Item Response Models for Qol Data in Clinical Trials
Douglas, Jeffrey A.   
University of Wisconsin Madison, Madison, WI, United States

Assessment of quality of life is becoming more and more common, if not standard, in clinical cancer trials. Although the primary endpoints remain survival and tumor response, quality of life endpoints have become vital in interpreting the overall benefits of cancer treatments. The most popular method to measure quality of life is with instruments that utilize several multiple-item subscales, in which each item is scored on a Likert scale. Most statistical methods for the analysis of quality of life data in clinical trials do not explicitly consider the properties and psychometric features that were of interest in scale development. In this regard, the measurement and statistical summarization of QOL data, along with the clinical interpretation, can be somewhat disjoint from the psychometric concerns of the development process.

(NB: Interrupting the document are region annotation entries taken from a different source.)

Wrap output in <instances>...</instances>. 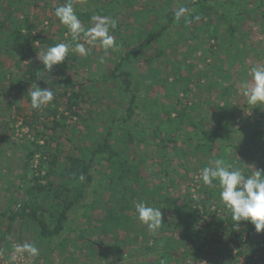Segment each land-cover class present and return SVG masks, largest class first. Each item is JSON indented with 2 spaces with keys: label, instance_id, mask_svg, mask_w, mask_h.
<instances>
[{
  "label": "rangeland",
  "instance_id": "obj_1",
  "mask_svg": "<svg viewBox=\"0 0 264 264\" xmlns=\"http://www.w3.org/2000/svg\"><path fill=\"white\" fill-rule=\"evenodd\" d=\"M31 4L26 6L27 11L34 20L33 33L37 36L36 44L39 51L60 42H70L71 36L66 25L51 13V6H62L70 4L73 9L83 12H93L104 5H111L110 12L115 13L116 27L110 29L114 37L115 47L105 50L98 44L89 48L87 55L70 52L63 62L65 64V77L57 74V67L49 74L45 70V76L41 80H31L32 65L36 72H43L44 65L36 58L37 52L31 57L23 60L21 67L15 55L3 50L0 53V211L4 212L7 202L12 197V192H17L12 198H19L18 187L21 184V175L27 171L26 168V145L29 141L45 142L62 153V162L69 155H78L77 146H85L92 139L88 135L85 124H89V111L105 117L99 125L93 126L91 135L96 131H102L104 124L108 121L107 115L112 110L124 104L123 91L117 80L105 79L104 75L110 74L117 62V52L120 46L128 42H138L142 39L144 32L154 30L160 25L162 13L184 6L190 0H137V6H132L136 0H30ZM233 0H213L214 9L204 10L203 18L196 17L193 20L185 18L175 19L167 33L159 40H155L147 50L148 56L137 63L129 65L136 73L146 79V84L140 87V106L136 117L130 121L138 120L146 126L140 135L143 141L133 149L134 154L141 152H155V168L160 171L165 166L170 172V179L175 178L176 183L170 188L171 193L179 200H186L198 209L200 220L194 224L198 228L216 217L218 220H226L215 234L212 245L205 252H195V245L186 242L184 228L162 234L166 242H170L173 235L179 249L173 252L177 258L184 260L186 264H248V260L256 261V264H264V232L257 233L254 225L250 222H240L239 229L234 226L231 212L225 207L220 199V187L217 182V197L212 198L206 205L201 201L209 198L206 192L208 185L203 184L201 170L211 166L215 159L223 158L234 167L242 168L245 174H251L256 170H264V105L257 107L249 106L247 98L243 94V84L251 80L250 69L255 66H264V15L255 10L256 5H262L264 0H234L232 12V23L237 26L233 40L230 37L231 23L228 18L222 17V9L229 10ZM233 1V2H234ZM131 4H129V3ZM8 0H0V6H7ZM155 5L158 10L146 14L143 12V4ZM263 9V8H262ZM255 10V11H254ZM2 14V11H0ZM3 16V15H2ZM101 16V15H96ZM261 16V17H259ZM263 16V17H262ZM110 20H113L109 16ZM257 17V19H256ZM82 26L87 29L92 26L90 19H80ZM197 25V31L191 28ZM216 36V37H214ZM46 39V42H42ZM83 42V41H79ZM38 51V52H39ZM19 60V59H18ZM176 68V69H175ZM155 71H159L157 75ZM182 75L193 77L188 82V90H181V82L174 85L176 79ZM164 79L163 83L158 79ZM153 79L159 84H151ZM59 80L58 83L54 82ZM160 81V80H159ZM164 84V85H163ZM31 85L42 88H50L54 93V99L41 109L31 107ZM152 85L148 90V86ZM232 85V86H231ZM231 86V93L225 95V88ZM53 87V89H52ZM82 91L81 116L69 117L66 111L65 91ZM160 95V96H159ZM156 98L161 100L157 105L152 101ZM227 98V99H224ZM229 98L230 103L227 104ZM150 99V100H149ZM147 100V101H145ZM57 107L58 118L67 116L69 128L60 127L54 134V116L50 114L49 108ZM177 108L172 111V117L185 115L189 112L192 123H182L177 137L179 142L174 147H166L163 152L157 138L153 135L150 124L152 121L167 119V109ZM184 112L180 113L179 112ZM82 121H86L83 123ZM91 121V120H90ZM92 123V121L90 122ZM93 125V124H92ZM99 126V127H97ZM133 127H135L133 125ZM219 129V130H218ZM230 130L237 138L233 143L223 144L221 140L214 141L212 150L200 149L195 151L193 145L199 141L197 138H185L188 135L196 137L197 134H206L219 131L222 135ZM247 139V140H246ZM207 142H210L207 139ZM246 140V141H245ZM39 155H37V159ZM39 161L32 165L37 168ZM101 170L96 174L99 180L108 176L107 165L100 164ZM48 170V165L43 168V175ZM62 169L57 168L54 174L59 182ZM136 186V185H135ZM97 190L95 196L108 203H98V212L109 211L115 203L114 196L100 193ZM149 192L139 193L132 196V209L127 208L125 220L130 226L116 228L120 249L114 248L113 253L102 257L99 246L97 252L93 253L92 243H85L78 231L69 232L65 243L58 240L48 241L38 236L36 224L33 220H18L15 223L13 233L0 242V264H141L142 262H157L160 244L156 243L153 252L145 248L147 241L151 245L155 240L140 236L138 242L130 239L139 232L150 229L138 219L135 205L145 202L147 205L160 208L163 218L166 217L165 228H174V217L166 203L159 206L158 200ZM181 202V201H180ZM80 211L75 219V225H82L88 235L104 248H113L115 239L103 235L98 230H91L89 220ZM119 214V213H118ZM8 219L0 215V230H5ZM101 226V225H97ZM175 229V228H174ZM160 228L154 233L161 234ZM126 241V242H124ZM25 242L33 244L39 249L37 257H29L27 254L18 255L17 260H11L14 254V246ZM118 244V243H117ZM174 244V245H175ZM190 251L187 255L183 252ZM243 254L239 255L238 251ZM171 264H179L172 262Z\"/></svg>",
  "mask_w": 264,
  "mask_h": 264
},
{
  "label": "trees",
  "instance_id": "obj_2",
  "mask_svg": "<svg viewBox=\"0 0 264 264\" xmlns=\"http://www.w3.org/2000/svg\"><path fill=\"white\" fill-rule=\"evenodd\" d=\"M122 1L125 2L126 0ZM212 1L190 0L187 4L181 6L188 9L183 18L188 20H193L196 17L203 18L204 10L214 9ZM233 1L229 10L222 9L221 11L222 17L228 18L229 23H231V40H233L234 34L237 31V26L231 20L235 3ZM137 2L136 0L132 1V4L127 3L134 6ZM31 3L32 1L30 0H8L7 6H0V11H2V14H0V53L6 50L10 54L15 55L20 67L23 60L31 58L39 51V45L35 43L37 36L33 33L34 20L26 9V6ZM111 5L113 6V4L101 6L93 12H83L75 9L74 11L79 19H90L93 16L101 15L109 16L114 20L116 19V15L110 12ZM57 7L59 6H51L49 8L50 12L55 14ZM181 7L165 13L163 12L160 25L154 30L144 32L142 39L138 42H128L120 46V51L117 52L118 60L114 69L110 74L104 75V78L118 81L119 87L123 91L122 99L124 100V104L113 109L111 114L107 115L106 119L108 121L104 124L103 130L96 131L95 135L90 134L93 131L92 127L102 123L105 117L99 116V118H95L97 115L93 111H89L88 118H90L92 123L89 120V124H85V127L92 139L89 144L76 147L79 151L78 155H69L66 157L65 162H62V153L58 149L54 150L48 142L44 144L35 140L28 142L25 153L27 171L21 175V184L18 187V194L23 200L19 203V198H12L17 193L12 192V197L7 202L6 211H0V215L6 216L9 222L5 230H0V242L7 239L13 233L15 223L18 220L25 221L30 219L35 222L37 234L42 239L48 241L58 240L63 244L66 242L69 232L78 231L80 238L85 243H87V240L92 243L93 253L98 251L95 248L97 244V246L101 247L99 251L102 257H107L116 251L114 248L120 249L121 247V244L118 241L116 242L118 233H115V229L130 226L129 222L125 220V212L127 208L132 209V196H137L140 192L145 194L149 192L158 200L156 206L162 203L167 204L171 216L174 217L175 229L170 226L168 229L165 228L168 222L166 221V217H164V223H162L159 231L161 234L156 235L149 230L152 234L148 236V231L146 233L145 231H138L135 236L130 238L138 242L140 236H144L147 239L153 237L155 241L151 245L146 241L144 246L153 252L156 249V243L160 244L157 262L150 261L146 263L142 262L141 264H171L172 262L186 264L184 260L173 255V252H177V249H179L175 244L177 243L176 238L171 235L170 242H166L165 237H162V234L171 233V231L173 234L175 230L180 228H184L183 233L185 234L186 242L190 241L195 245L193 253L205 252L209 249L221 225L230 219L220 221L214 217L202 225V228H198L194 222L200 220L199 214L197 215L199 211L193 207L192 203L189 202L190 200H179L171 193L170 188L173 187L176 180L175 178H171L170 184H168L167 177L170 172L167 170V166L160 171L156 170L154 165L157 160L155 157L162 158V156H156L153 151L147 153L141 152L139 155L133 152V149H137L139 147L138 144L143 141V136L140 133L146 129V126L142 125L138 120L132 124L130 123L136 117L138 108L141 105L139 92L140 87L146 84V79L131 69L129 65L141 62L145 56H148L147 62H150L152 54L147 55L148 48L155 40L161 39L167 33L171 24L176 19V10ZM142 9L146 14L157 12L158 10L155 5L146 3L143 4ZM254 9L257 10V13L261 12L264 15V3L256 5ZM191 30L196 32L197 25L192 27ZM44 40L46 42V39H42V42ZM56 67L58 69L57 74L66 79L64 78L66 71L65 64L62 63ZM28 68L31 70L30 78L34 80L35 74L38 72L34 70L32 65H29ZM157 73L159 71L154 72L155 75ZM192 78L191 75H182L173 84L176 85L178 82H181V90L186 92L188 90L187 84ZM58 81L55 80L54 82L58 83ZM155 81L159 84L158 82L163 83L164 79L160 78L158 82L153 79L151 84H156ZM152 85L148 86V90ZM231 86L225 88V95L231 93ZM81 96L82 91L79 90L65 91L64 97H66L67 104L65 109L69 112V117L81 116ZM160 101L152 98L151 102L160 105ZM229 103L228 98L227 104ZM172 109L177 110V108L167 109V119L160 120V123L155 120L150 124L152 133L159 141L164 153H166V147H174L179 142V138L183 139L182 136L177 137L179 133L177 128L181 129L184 122L190 124L193 121L189 118L187 110H185L184 116L181 114L173 118L171 116L173 112L169 111ZM49 111L55 118L53 125L55 135L60 127L69 128L66 115H63L61 119L58 118L59 110L57 107H50ZM178 112L179 114L184 113ZM81 118L84 119L82 116ZM82 122L86 123V121ZM185 138L199 139V142L193 145L195 151L200 149L212 150V146L215 144L214 141L218 139L223 144L233 143L237 139L230 130H228L226 135H222L217 131L197 134L196 137L188 135ZM207 139L210 142H207ZM37 155H39L38 159ZM221 156L222 158L224 157L223 154ZM222 158L219 157V159ZM38 161L39 165H37V168H32L31 166ZM45 164L48 165V170L43 175ZM100 164L107 165L106 171L109 174L98 180L96 174L101 170ZM57 168H61L63 172L60 176L62 179L59 182L54 175ZM82 176L83 179H81ZM217 182L214 181L216 187L207 186L208 192L206 193L209 198L201 200L204 205L212 200V198L216 199L218 191ZM98 189H100L101 194L106 193L110 197L114 196L115 203L120 205L114 206L109 211H104L103 213L98 212V203H108L109 201L95 196ZM82 210L83 216L89 220L87 224L91 226V230H99L101 234L115 239L113 248H104L102 245H99L95 239L88 238L82 225H75V219ZM183 253L187 255L192 252L187 250V252ZM238 254L242 255L243 251L239 250ZM247 263L256 264V261H252L251 259Z\"/></svg>",
  "mask_w": 264,
  "mask_h": 264
},
{
  "label": "clouds",
  "instance_id": "obj_3",
  "mask_svg": "<svg viewBox=\"0 0 264 264\" xmlns=\"http://www.w3.org/2000/svg\"><path fill=\"white\" fill-rule=\"evenodd\" d=\"M187 11L188 9L184 7L176 10V19L185 16ZM55 16L66 25L72 42H75L74 47L73 43L60 42L37 52L36 58L44 65V71L37 73L38 80L45 76V70L50 74L54 66L62 64L72 51L87 55L89 48H86V45L95 47L98 44L105 50L115 47L110 29L116 27V21L107 17L93 16L92 26L85 29L70 4L57 7ZM249 75L251 80L244 82L243 94L249 106L260 107L264 105V66L251 68ZM29 92L33 109H41L54 99V93L50 88L31 85ZM200 176L203 184L210 187H216L214 181L219 182L220 199L231 212L236 229H239L240 222H250L257 233L264 232V170H256L246 175L242 168L234 167L224 159H215L211 162V166H206L201 170ZM135 209L138 219L153 233L164 223L160 208L139 202L135 205ZM24 254L37 257L39 249L28 242L15 245L11 260L15 262L18 255Z\"/></svg>",
  "mask_w": 264,
  "mask_h": 264
}]
</instances>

The aim of this proposed research is to address the complex issues present in analyzing multiple-item ordinal quality of life data in clinical trials while maintaining fidelity to the psychometrical foundations upon which quality of life instruments are built. Accomplishing this will require the development of item response models which recognize the longitudinal aspects of clinical trial designs as well as the potential problems of informatively missing data and multiple comparisons. The proposed research will address these issues through the following interrelated goals: (1) Develop a general item response modeling approach for longitudinal multiple-item quality of life data measured on ordinal scales with model components for missing data mechanisms and latent trait regression on treatment indicators and other covariates; (2) Extend the models and inference techniques to include multiple latent traits for instruments which measure several dimensions of quality of life; (3) Incorporate robust variance estimation for situations when the proposed item response model may offer a useful summary of the underlying process, but the likelihood may be slightly misspecified; (4) Develop flexible Markov chain Monte Carlo algorithms for parameter estimation, which can easily be adapted for changes in one or more components of the model; and (5) Conduct simulation studies to assess the effects of model misspecification on parameter estimation and statistical hypothesis testing.